- Born: 1948 La Grange, Kentucky, U.S.
- Died: December 3, 2013 (aged 64–65) Kentucky State Penitentiary, Eddyville, Kentucky, U.S.
- Convictions: First-degree manslaughter; Kidnapping; First-degree rape; First degree sodomy; Rape of a child under the age of 12; Being a persistent felony offender in the first degree;
- Criminal penalty: 300 years imprisonment

Details
- Victims: 4–6+
- Span of crimes: 1977–1990
- Country: United States
- State: Kentucky
- Date apprehended: For the final time on April 26, 1990

= James Ray Cable =

American serial killer and rapist (1948–2013)

James Ray Cable (1948 – December 3, 2013) was an American serial killer and rapist who, from 1977 to 1989, killed at least one man and three women in the state of Kentucky.

== First murder ==
Little is known about Cable's childhood. Born in La Grange, Kentucky in 1948, he was first arrested in 1971, on accusations of raping a 7-year-old girl in Owensboro. Later that year a jury convicted and sentenced him to life imprisonment.

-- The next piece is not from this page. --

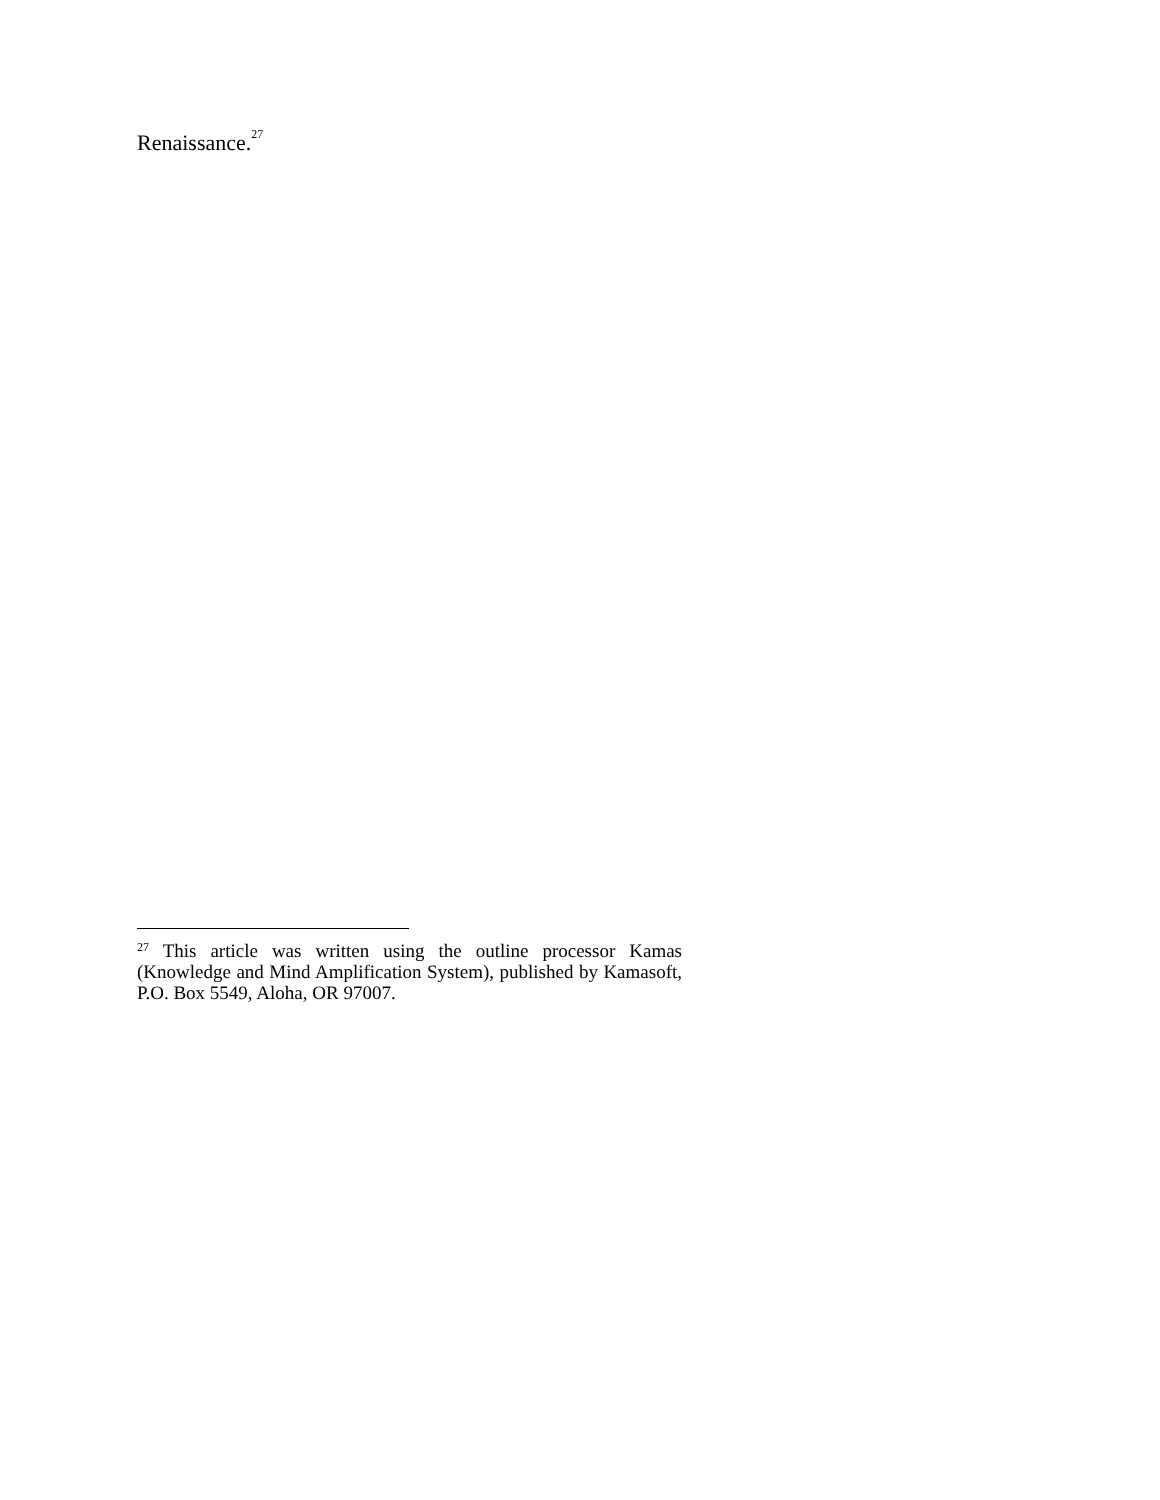Renaissance.<sup>27</sup>
<sup>27</sup> This article was written using the outline processor Kamas (Knowledge and Mind Amplification System), published by Kamasoft, P.O. Box 5549, Aloha, OR 97007.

Just under a year later, on June 11, 1972, Cable escaped from the Kentucky State Reformatory but was caught later that same day, leading to his receiving an escape conviction.

In April 1977, 35-year-old Willie S. Daniels, who was serving a life sentence for manslaughter and two counts of robbery, was attacked by Cable in the prison's gym. Cable proceeded to strike Daniels with a steel rod across his head. Daniels was rushed to the prison's hospital where he died as a result of his injuries. Cable was convicted of first degree manslaughter the following year and had 10 years added to his sentence.

== Release and kidnapping conviction ==
Three years later, Cable was paroled. In 1983, Cable was returned to prison for violating his parole. He was once again released in early 1986. In 1988, he returned to prison for violating a court order prohibiting contact with his estranged wife.

On April 5, 1990, Cable, along with accomplice Phillip Clopton, kidnapped a 15-year-old Louisville girl. They drove her to a campsite deep into the woods, where they both raped her before tying her to a tree. Cable briefly left the area to meet with his parole officer while Clopton stayed. Over the next three weeks, both would continuously rape, whip, and assault the girl. On April 26, Clopton was alone with the girl but forgot to chain her up, leading to her stealing his gun, shooting and killing him, and running away. She escaped the woods and alerted authorities, leading to Cable's arrest.

The girl told authorities that Cable and Clopton had confessed to killing teens Sherry Wilson and Bridgett Allen, both 14 and missing since January 25. After Clopton's death, his diary was searched, and it was found to contain evidence of Cable's confessing to him that he killed Helen Booth, 24, in 1989. It also linked Cable to a severed arm that had been found that March. At the time, Cable could not be conclusively linked to the murder; however, he was convicted and sentenced to 300 years in prison on the kidnapping and rape charges.

== Implication in other murders ==
In December 2003, DNA tests were carried out to attempt to link Cable to any unsolved crimes. When the tests were complete the following year, Cable was linked to, and subsequently charged with, three murders from the 1980s. The first of these to occur was Sandra Kellems, who, on June 8, 1982, was celebrating her 18th birthday. She decided to go to a friend's house in Owensboro but never arrived. The following day, her body was found under several trees and bushes. She had been sexually assaulted and killed by blows to the head with a brick. Her purse was not found in her possession. At the crime scene, police made plaster casts of footprints found in the area. The second of these was Oma Marie Bird, 26. On December 11, 1986, her body was found in an alleyway by two children walking to school. The final of these was the murder of Helen Booth, 24, a crime for which Cable had originally been considered a suspect. On May 11, 1989, her body was found in Riverside Park. Booth, who was pregnant, had been raped, gagged, and bludgeoned to death.

The Kellems and the Bird murder cases were reopened in 2001. Investigators in both cases began comparing notes and discovered that Cable had been in and out of prison during the time the murders were committed. Investigators began talking to him, collected his DNA, and matched it to that left at the crime scenes. Following this breakthrough, prosecutors sought the death penalty if Cable were to be convicted.

Cable was found competent to stand trial. However, in 2011, questions were raised about Cable receiving a death sentence due to his IQ of 70. He subsequently died in prison on December 3, 2013, before ever going to trial. He never confessed to the murders despite DNA evidence proving he was responsible beyond a reasonable doubt.